Thursday 11 October – 4pm

OGGB 5 (Room 051)

University of Auckland Business School

12 Grafton Road

Since 2016, my most common academic presentation to interdisciplinary scientist/researcher audiences is a variant of the question, ‘why don’t policymakers listen to your evidence?’ I provide three main answers to provoke workshop debate:

  1. Many policymakers have many different ideas about what counts as good evidence
  2. Policymakers have to ignore almost all evidence and almost every decision taken in their name
  3. Policymakers do not control the policy process (in the way that a policy cycle suggests)​

However, the practical meaning of these statements varies by audience. To an audience of not-social-scientists, I suggest that we do not simply blame politics and politicians: let’s act effectively in a policy process that exists, rather than hoping that a new system will appear. With an audience more conversant with policy studies, we can discuss their practical lessons and the advice we might give to advocates of research evidence seeking policy-theory-informed impact.
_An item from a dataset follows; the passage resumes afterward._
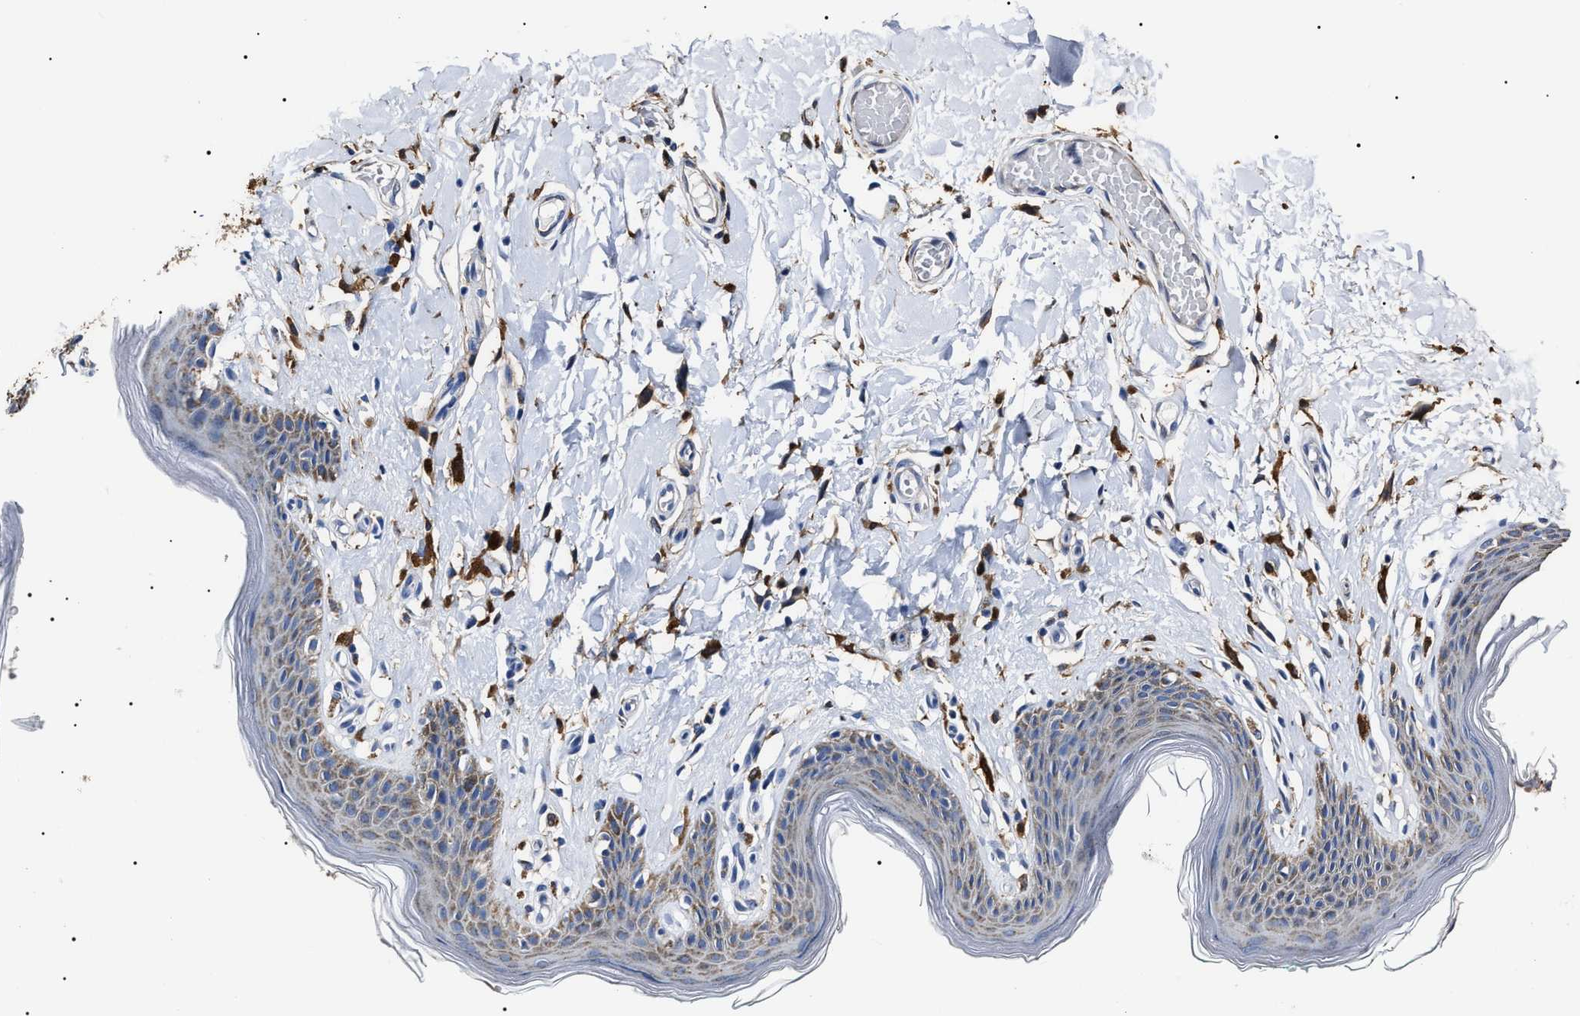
{"staining": {"intensity": "weak", "quantity": "<25%", "location": "cytoplasmic/membranous"}, "tissue": "skin", "cell_type": "Epidermal cells", "image_type": "normal", "snomed": [{"axis": "morphology", "description": "Normal tissue, NOS"}, {"axis": "topography", "description": "Vulva"}], "caption": "Immunohistochemistry (IHC) micrograph of benign skin: skin stained with DAB exhibits no significant protein expression in epidermal cells. (DAB immunohistochemistry with hematoxylin counter stain).", "gene": "ALDH1A1", "patient": {"sex": "female", "age": 66}}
Why don’t policymakers listen to your evidence?

Professor Paul Cairney, Professor of Politics and Public Policy at the University of Stirling

Paul Cairney is a specialist in British politics and public policy, currently focussing on the ways in which policy studies can explain the use of evidence in politics and policy, and how policymakers translate broad long term aims into evidence-informed objectives.